Tips for dyeing fabric
Natural fabrics work best. Cotton, rayon, hemp, linen, silk, wool. Always read the tags, look for 90% cotton. I stay away from 50/50 blends because the colors do not come out as bright.
Tie-dye will not work on polyester, lycra, spandex, etc. I learned this the hard way in my early days!
My faves: Silk, rayon, lightweight cotton. They come out so crisp and bright!
Tie-dye process is more than just squirting! Try applying the dye design with a brush, bubbles, dipping, so many ideas!
Whether you are making a swirl, an accordion fold or crumpling, do you best to make clean folds. This will prevent large blobs of color. The beauty of tie-dye is the effects from folding, so take time to make sure your creases are sharp and even.
The easiest tie dye patterns are ones with crisp folds. Fold up a damp shirt and use rubber bands or clamps to keep it tight and solid.
Know the color wheel
Keep like colors together, so if they bleed it will create a beautiful new shade! Here is a link to a guide to help you! https://decoart.com/blog/article/318/color_theory_basics_the_color_wheel
Red and yellow together make a vibrant orange.
Yellow and a touch of teal will make green.
Pink and purple will make a pretty fuchsia.
Cover your garment as the dye sets
This is because the heat will help the dye set faster and stronger. It doesn’t have to be super tight, just loosely place a cover over the whole thing. It also prevents debris from contaminating your hard work! Use a plastic cover, a trash bag, keep it loose.
How long to leave tie dye shirts in bag
If you are using a powdered dye that you mix with water, the package directions will tell you to put the dyed piece in a bag. This is to allow for ultimate dye concentration, and usually that takes about six hours to fully activate. After six hours, it stops.
You can cover with a plastic bag or even insert the item into a bag.
I usually leave it overnight and then rinse it all out in the morning.
Rinse and wash
This is really important. for the first wash – put on your gloves and take your project to the sink after it has set for at least six hours. Before removing the ties/bands, rinse with lukewarm or cool water – not hot. Way less messy this way!
Then remove the ties/bands, open your garment and rinse until the water runs clear.
Place in the washing machine along with a piece of old clothes. This will help absorb the excess dye. Run through the washing machine on cold water, hang dry.
Wash separately from other clothing items the first couple washes, just to make sure it doesn’t bleed. Hang dry at room temperature for best results and to keep the bright colors.
Wipe away any spots on the table, etc. The dye will reconstitute and spread!
Use vinegar and baking soda to remove any excess dye from the table.
Enjoy your new tie-dye project!
Whether you tried specific patterns or used easy steps to add one color – hopefully you ended up with the best items ever!
I hope these 10 tie-dye tips help you. Tie-dye is super fun and it doesn’t have to be messy, it’s such a great summer activity for all ages and skill levels.

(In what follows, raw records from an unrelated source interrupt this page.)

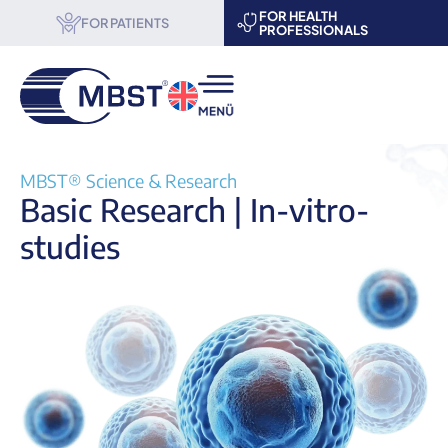
FOR HEALTH
FOR PATIENTS
PROFESSIONALS
MBST® therapy
MBST® Science & Research
Basic Research | In-vitro-
Science & Research
studies
About us
Become a partner
Events
Contact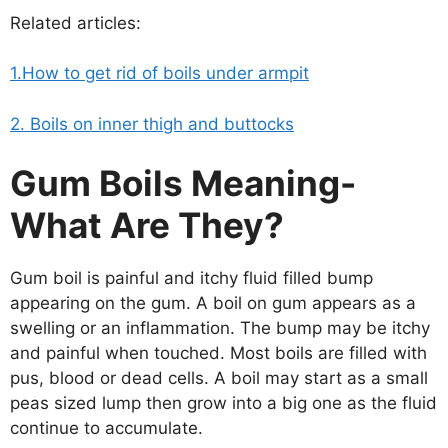
Related articles:
1.How to get rid of boils under armpit
2. Boils on inner thigh and buttocks
Gum Boils Meaning-
What Are They?
Gum boil is painful and itchy fluid filled bump
appearing on the gum. A boil on gum appears as a
swelling or an inflammation. The bump may be itchy
and painful when touched. Most boils are filled with
pus, blood or dead cells. A boil may start as a small
peas sized lump then grow into a big one as the fluid
continue to accumulate.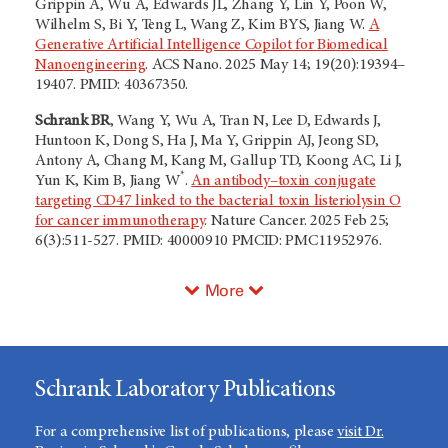
Grippin A, Wu A, Edwards JL, Zhang Y, Lin Y, Poon W,
Wilhelm S, Bi Y, Teng L, Wang Z, Kim BYS, Jiang W.
A
Generative Artificial Intelligence Copilot for Biomedical
Nanoengineering
. ACS Nano. 2025 May 14; 19(20):19394–
19407. PMID: 40367350.
Schrank BR
, Wang Y, Wu A, Tran N, Lee D, Edwards J,
Huntoon K, Dong S, Ha J, Ma Y, Grippin AJ, Jeong SD,
Antony A, Chang M, Kang M, Gallup TD, Koong AC, Li J,
*
Yun K, Kim B, Jiang W
.
An antibody–toxin conjugate
targeting CD47 linked to the bacterial toxin listeriolysin O
for cancer immunotherapy
. Nature Cancer. 2025 Feb 25;
6(3):511-527. PMID: 40000910 PMCID: PMC11952976.
More
Schrank Laboratory Publications
For a comprehensive list of publications, please
visit Dr.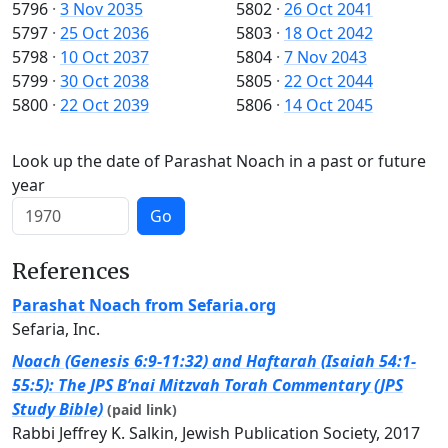
5796
·
3 Nov 2035
5802
·
26 Oct 2041
5797
·
25 Oct 2036
5803
·
18 Oct 2042
5798
·
10 Oct 2037
5804
·
7 Nov 2043
5799
·
30 Oct 2038
5805
·
22 Oct 2044
5800
·
22 Oct 2039
5806
·
14 Oct 2045
Look up the date of Parashat Noach in a past or future
year
Go
References
Parashat Noach from Sefaria.org
Sefaria, Inc.
Noach (Genesis 6:9-11:32) and Haftarah (Isaiah 54:1-
55:5): The JPS B’nai Mitzvah Torah Commentary (JPS
Study Bible)
(paid link)
Rabbi Jeffrey K. Salkin, Jewish Publication Society, 2017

More tie-dye tips and ideas!
Start with black and white cotton fabric, adding color will make it more interesting!
Don’t want rainbow? Use one color.
Visit thrift shops or second-hand stores for cotton slips and blouses to dye.
Dye silk scarves, socks, table cloths, curtains, shoes or pillowcases for something different!
Try natural items for dye, like avocado pits, blueberries, tea or coffee grounds.
I hope this post about tips for dyeing fabric and other tie-dye tips helped out!